I did stay for the actual meeting yesterday. We had a very busy day planned and I wasn’t sure if I could squeeze it all in. I got up early and was at WW around 7:45 to weigh in and then I went to the gym. I heard enough of the 7:30 meeting to hear the topic: PORTIONS!

Goals for last week, reviewed/rated:

1. Plan ahead & be prepared for each day!  a B+ for the week!!I planned and packed a bag almost every night! 

2. Track EVERYTHING.  B+ – there is always room for improvement, but I did pretty great with tracking! 

3. workout Monday, Wednesday, Friday at the gym. [#NROLFW with my #ironsisters] B+ – I talked myself out of Friday’s workout but made it up on Saturday! I hit the gym 5 days!! 

4. Walk outside 3 days this week. Fail. I didn’t squeeze any outside walks in! 

5. Daily stretches (PT ordered) and yoga dvd once C. I did stretch every day. I did not squeeze in a yoga dvd. AND I think I could have stretched more and better! 

Goals for week ahead:

I may have been a bit ambitious with my weekly goals last week. I am, however, setting the same goals this week! I think they work for me.

1. Plan ahead & be prepared for each day!


3. workout Monday, Wednesday, Friday at the gym. [#NROLFW with my #ironsisters]

4. Walk outside 3 days this week.

5. Daily stretches (PT ordered) and yoga dvd once

Final Thoughts:

I may not have learned from this week’s meeting but I learned from this week. I kicked ass in the gym. I had a bit of a snafu with weekend eating. I stayed the same on the scale but this week was a HUGE SUCCESS!! I tracked it all, I made it to the gym, I drank my water and ate my fruits and veggies.

After a rocky start, the week was great! I will not let the scale tell me differently.

And then I realized the date. I usually deal with female issues between the 8th and 12th each month. Staying  the same and not having a gain this week is acceptable.  I looked back and I had same no gain/no loss on period week. I will continue to plug away and know that the scale will eventually catch up!

I will post again very soon…I have lots to write about:

1. this week’s menu & fitness plan

2. my week in lifting (I will probably post that on #ironsisters blog but I will link it here)

3. recent yummy foods I have made….well, the successful ones!

4. new hair pictures


just to name a few…

But for now, I am going to adjust to daylight savings and go outside in the sunshine before I have to start prepping and planning week ahead. Unfortunately, those lessons won’t plan themselves.

weighing in, #WW week 5

The scale: 

Last week: 228.4

Change: +0.2

Total Loss: -3.4

The Reaction: Not Surprised. I did not track this past week. I started out my WW week by eating way too many cake-pops and even though I reigned it all in by Tuesday, I did a bangup job those first few days of the week. Even though, I reigned it in, I did not track.

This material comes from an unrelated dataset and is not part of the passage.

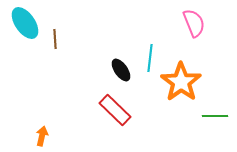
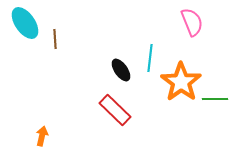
pink semicircle: moved 2 px left, 1 px up
green line: moved 17 px up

The Lesson: Today’s meeting focused on exercise and excuses. Stephanie* asked us, “Do you Excusercise?!” OMG, do I ever!! I easily make excuses and put everything and everyone ahead of ME getting MY workout in. All the ladies (and the handful of men in the room) concluded we all put everything and everyone ahead of our needs. I don’t quite buy into that…not for me. My schedule is pretty much the same every day. I can be at home most days by 3pm, my daughter is almost a teenager and helps around the house, and my husband and I take turns cooking. I simply make too many excuses!!

Do you make excuses?

Goals for week ahead:

1. Plan ahead & be prepared for each day!


3. workout Monday, Wednesday, Friday at the gym. [#NROLFW with my #ironsisters]

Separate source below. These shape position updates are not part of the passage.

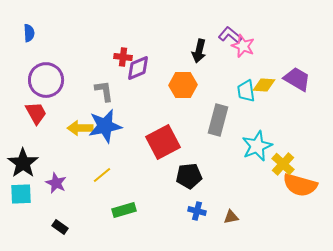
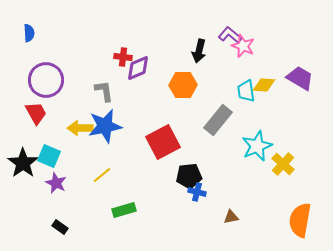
purple trapezoid: moved 3 px right, 1 px up
gray rectangle: rotated 24 degrees clockwise
orange semicircle: moved 35 px down; rotated 84 degrees clockwise
cyan square: moved 28 px right, 38 px up; rotated 25 degrees clockwise
blue cross: moved 19 px up
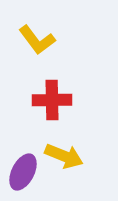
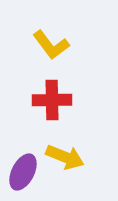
yellow L-shape: moved 14 px right, 5 px down
yellow arrow: moved 1 px right, 1 px down
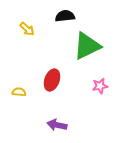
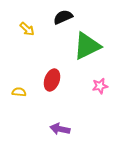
black semicircle: moved 2 px left, 1 px down; rotated 18 degrees counterclockwise
purple arrow: moved 3 px right, 4 px down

4. Walk outside 3 days this week.

5. Daily stretches (PT ordered) and yoga dvd once


I never set weekly goal. I usually suck at them! I am hoping this time I use my goals to my benefit!! If I set goals, my accountability partners [my #ironsisters and MB co-challengers (I joined Monica’s Challenge not to win a weight loss challenge but for the support)] need to know about them. If I don’t tell people what my goals are how will they know what support I need?!?


I have goals. Now, I have a menu and workouts to plan. But that is for another post!